* Exercise requirements: Set down, please, exactly the lines below that run from the line with "Panel set 2: 3-D, field" to the line with "In yz, outline", both lines included.

┄┄┄┄┄┄┄┄┄┄

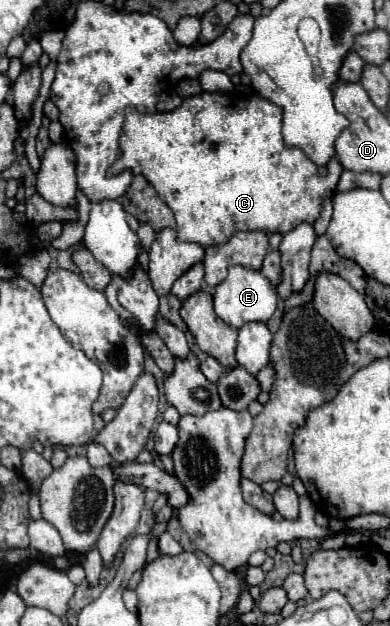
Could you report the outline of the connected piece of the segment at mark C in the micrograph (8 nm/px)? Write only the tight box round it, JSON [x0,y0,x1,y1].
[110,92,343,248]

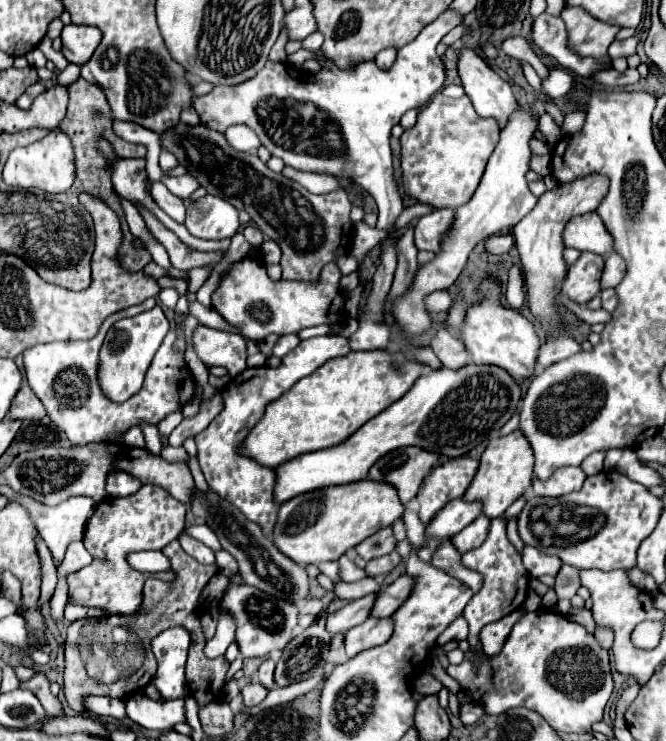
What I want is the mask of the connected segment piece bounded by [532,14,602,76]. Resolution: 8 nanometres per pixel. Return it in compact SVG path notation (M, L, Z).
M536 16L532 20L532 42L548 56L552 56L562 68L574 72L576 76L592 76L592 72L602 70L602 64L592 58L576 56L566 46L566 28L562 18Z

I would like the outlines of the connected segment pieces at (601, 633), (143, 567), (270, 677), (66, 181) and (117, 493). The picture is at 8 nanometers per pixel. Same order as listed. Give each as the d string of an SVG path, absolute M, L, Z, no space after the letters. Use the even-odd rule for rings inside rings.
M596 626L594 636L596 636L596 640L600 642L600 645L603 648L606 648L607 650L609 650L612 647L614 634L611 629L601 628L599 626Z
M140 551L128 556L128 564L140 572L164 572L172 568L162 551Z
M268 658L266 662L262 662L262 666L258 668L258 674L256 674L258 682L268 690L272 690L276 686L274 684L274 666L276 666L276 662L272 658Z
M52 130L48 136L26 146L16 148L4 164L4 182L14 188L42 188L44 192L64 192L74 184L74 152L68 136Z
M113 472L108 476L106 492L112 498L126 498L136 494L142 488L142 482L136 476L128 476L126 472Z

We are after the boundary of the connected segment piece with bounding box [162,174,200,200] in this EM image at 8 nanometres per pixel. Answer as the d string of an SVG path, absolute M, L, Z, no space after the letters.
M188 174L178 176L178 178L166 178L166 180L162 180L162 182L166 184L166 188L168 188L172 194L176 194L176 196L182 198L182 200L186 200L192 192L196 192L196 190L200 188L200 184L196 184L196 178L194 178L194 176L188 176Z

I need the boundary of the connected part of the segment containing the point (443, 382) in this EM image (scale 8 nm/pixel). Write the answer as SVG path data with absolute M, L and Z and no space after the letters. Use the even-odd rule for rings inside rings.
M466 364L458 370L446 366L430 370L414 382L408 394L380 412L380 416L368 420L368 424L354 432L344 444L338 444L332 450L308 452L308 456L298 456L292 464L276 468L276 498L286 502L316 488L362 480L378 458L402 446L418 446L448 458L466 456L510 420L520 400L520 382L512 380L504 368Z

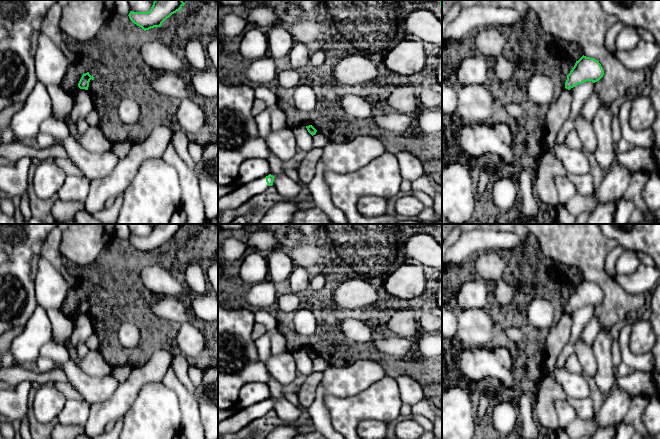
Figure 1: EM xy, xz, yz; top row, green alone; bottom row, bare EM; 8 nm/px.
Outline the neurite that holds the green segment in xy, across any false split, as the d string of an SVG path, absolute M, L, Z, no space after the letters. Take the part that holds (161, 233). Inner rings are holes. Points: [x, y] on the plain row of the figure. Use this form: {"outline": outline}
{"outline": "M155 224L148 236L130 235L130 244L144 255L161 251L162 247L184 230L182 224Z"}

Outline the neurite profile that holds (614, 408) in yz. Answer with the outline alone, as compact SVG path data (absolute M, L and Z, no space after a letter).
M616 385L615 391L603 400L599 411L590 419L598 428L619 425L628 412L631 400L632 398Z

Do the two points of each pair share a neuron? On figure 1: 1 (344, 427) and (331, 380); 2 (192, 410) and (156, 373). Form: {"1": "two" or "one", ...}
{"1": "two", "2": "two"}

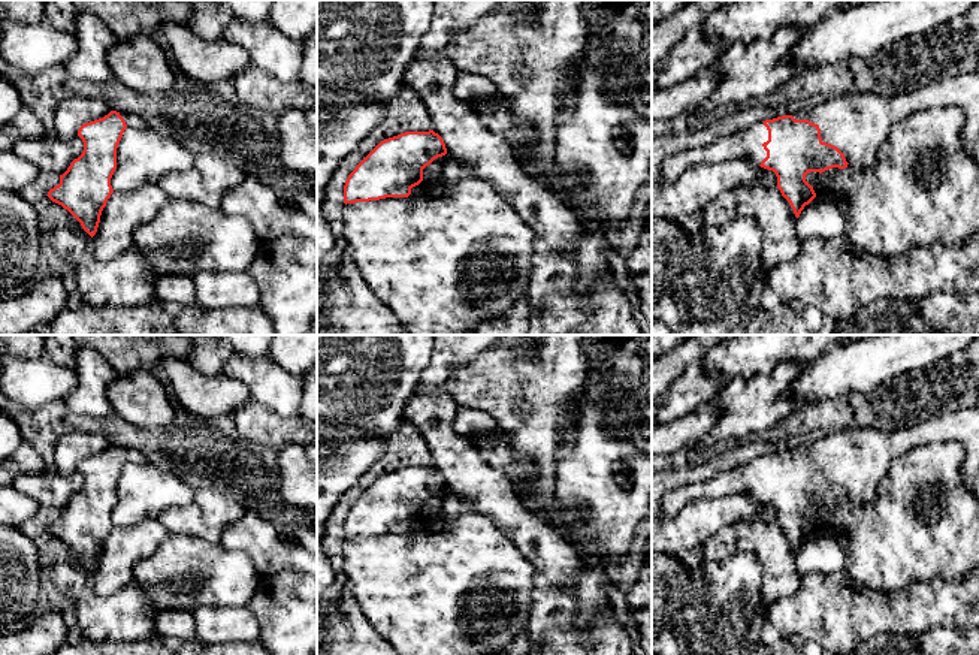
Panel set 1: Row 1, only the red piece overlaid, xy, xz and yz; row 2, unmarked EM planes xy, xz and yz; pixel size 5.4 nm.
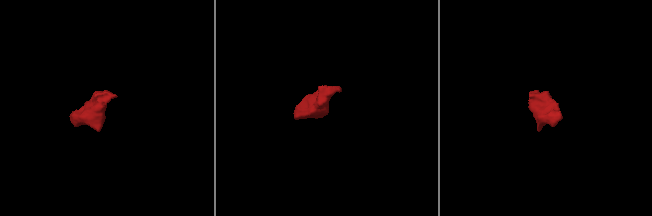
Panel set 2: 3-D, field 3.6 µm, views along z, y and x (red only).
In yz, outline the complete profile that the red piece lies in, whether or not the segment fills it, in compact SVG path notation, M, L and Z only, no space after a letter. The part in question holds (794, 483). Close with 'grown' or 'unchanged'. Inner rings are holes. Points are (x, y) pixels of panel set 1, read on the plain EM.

┄┄┄┄┄┄┄┄┄┄

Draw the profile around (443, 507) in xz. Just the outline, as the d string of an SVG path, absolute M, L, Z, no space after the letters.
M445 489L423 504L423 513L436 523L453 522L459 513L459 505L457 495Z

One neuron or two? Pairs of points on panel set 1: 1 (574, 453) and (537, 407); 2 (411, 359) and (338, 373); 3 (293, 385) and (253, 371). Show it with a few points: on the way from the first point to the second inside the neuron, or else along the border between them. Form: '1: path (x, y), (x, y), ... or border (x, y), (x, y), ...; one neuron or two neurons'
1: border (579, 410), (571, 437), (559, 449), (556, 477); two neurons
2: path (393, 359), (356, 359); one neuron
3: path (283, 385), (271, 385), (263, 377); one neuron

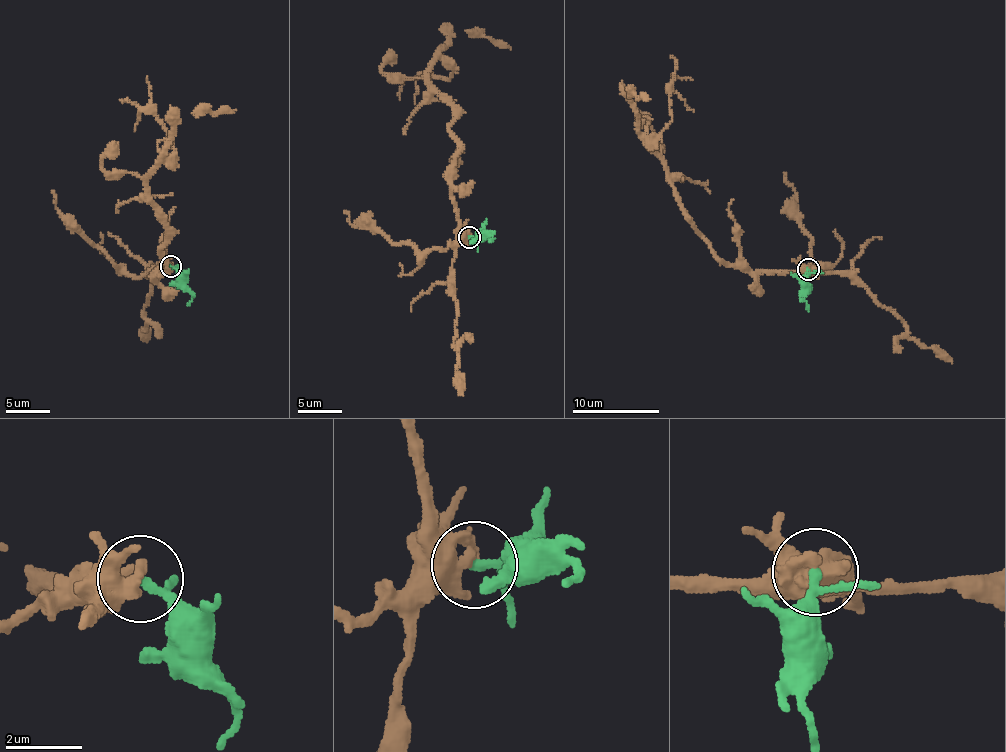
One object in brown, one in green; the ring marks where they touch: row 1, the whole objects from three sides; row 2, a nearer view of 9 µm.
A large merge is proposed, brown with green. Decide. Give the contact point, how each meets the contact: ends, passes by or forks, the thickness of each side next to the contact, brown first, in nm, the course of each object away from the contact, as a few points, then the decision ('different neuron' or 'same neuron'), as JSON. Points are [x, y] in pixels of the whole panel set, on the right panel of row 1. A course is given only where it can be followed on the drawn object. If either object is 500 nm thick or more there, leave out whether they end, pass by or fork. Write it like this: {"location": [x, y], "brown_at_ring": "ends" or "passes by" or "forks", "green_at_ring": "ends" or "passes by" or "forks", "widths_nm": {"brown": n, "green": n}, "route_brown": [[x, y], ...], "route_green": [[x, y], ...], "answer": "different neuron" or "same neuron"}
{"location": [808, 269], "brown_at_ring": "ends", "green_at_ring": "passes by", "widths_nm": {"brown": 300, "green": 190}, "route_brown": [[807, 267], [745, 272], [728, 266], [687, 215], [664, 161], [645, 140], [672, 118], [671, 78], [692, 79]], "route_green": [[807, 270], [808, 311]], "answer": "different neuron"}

┄┄┄┄┄┄┄┄┄┄

* Solution for this exercise:
Panel set 2: 3-D, field 3.6 µm, views along z, y and x (red only).
In yz, outline the complete profile that the red piece lies in, whether or not the segment fills it, in compact SVG path notation, M, L and Z only, no space after a letter. The part in question holds (794, 483). Close with 'grown' or 'unchanged'. Inner rings are holes. Points are (x, y) pixels of panel set 1, read on the plain EM.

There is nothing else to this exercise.